> **PAGE**
──────────────────────────────

In trying to formulate what I believe I have to begin with what I disbelieve. I disbelieve in progress, the pursuit of happiness and all the concomitant notions and projects for creating a society in which human beings find ever greater contentment by being given in ever greater abundance the means to satisfy their material and bodily hopes and desires. In other words, I consider that the way of life in urbanised, rich countries, as it exists today, and as it is likely to go on developing, is probably the most degraded and unillumined ever to come to pass on earth. The half-century in which I have been consciously alive seems to me to have been quite exceptionally destructive, murderous and brutal. More people have been killed and terrorised, more driven from their homes and native places; more of the past's heritage has been destroyed, more lies propagated and base persuasion engaged in, with less compensatory achievement in art, literature and imaginative understanding, than in any comparable period of history.
Ever since I can remember, the image of earthly power, whether in the guise of schoolmaster, mayor, judge, prime minister, monarch or any other, has seemed to me derisory. I was enchanted when I first read in the Pensees (Pascal being one of the small, sublime band of fellow-humans to whom one may turn and say in the deepest humility: 'I agree') about how magistrates and rulers had to be garbed in their ridiculous ceremonial robes, crowns and diadems. Otherwise, who would not see through their threadbare prentensions? I am conscious of having been ruled by buffoons, taught by idiots, preached at by hypocrites and preyed upon by charlatans in the guise of advertisers and other professional persuaders, as well as by verbose demagogues and ideologues of many opinions, all false.

──────────────────────────────

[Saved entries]
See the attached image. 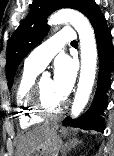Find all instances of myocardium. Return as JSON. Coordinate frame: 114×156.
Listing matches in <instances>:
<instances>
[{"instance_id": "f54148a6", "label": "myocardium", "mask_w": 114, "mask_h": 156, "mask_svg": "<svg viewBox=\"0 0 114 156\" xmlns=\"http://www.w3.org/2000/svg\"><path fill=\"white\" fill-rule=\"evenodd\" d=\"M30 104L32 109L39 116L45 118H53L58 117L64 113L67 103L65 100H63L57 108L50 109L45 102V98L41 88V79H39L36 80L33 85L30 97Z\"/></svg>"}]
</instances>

──────────────────────────────

> **TASK REQUIREMENTS**
A. Answer these questions from the passage:
(i) According to the writer, what must come first when formulating what they believe?
(ii) For how long does the writer say they have been consciously alive?
(iii) In which work did the writer first read about magistrates and rulers having to wear ceremonial robes?
B. Reproduce the passage word for word between "Ever since I" and "opinions, all false.", inclusive.
The rows can be set aside, since nothing here depends on them.

> **SOLUTIONS TO THE PROBLEMS**
A.
(i) What they disbelieve.
(ii) A half-century.
(iii) The Pensees.

B.
Ever since I can remember, the image of earthly power, whether in the guise of schoolmaster, mayor, judge, prime minister, monarch or any other, has seemed to me derisory. I was enchanted when I first read in the Pensees (Pascal being one of the small, sublime band of fellow-humans to whom one may turn and say in the deepest humility: 'I agree') about how magistrates and rulers had to be garbed in their ridiculous ceremonial robes, crowns and diadems. Otherwise, who would not see through their threadbare prentensions? I am conscious of having been ruled by buffoons, taught by idiots, preached at by hypocrites and preyed upon by charlatans in the guise of advertisers and other professional persuaders, as well as by verbose demagogues and ideologues of many opinions, all false.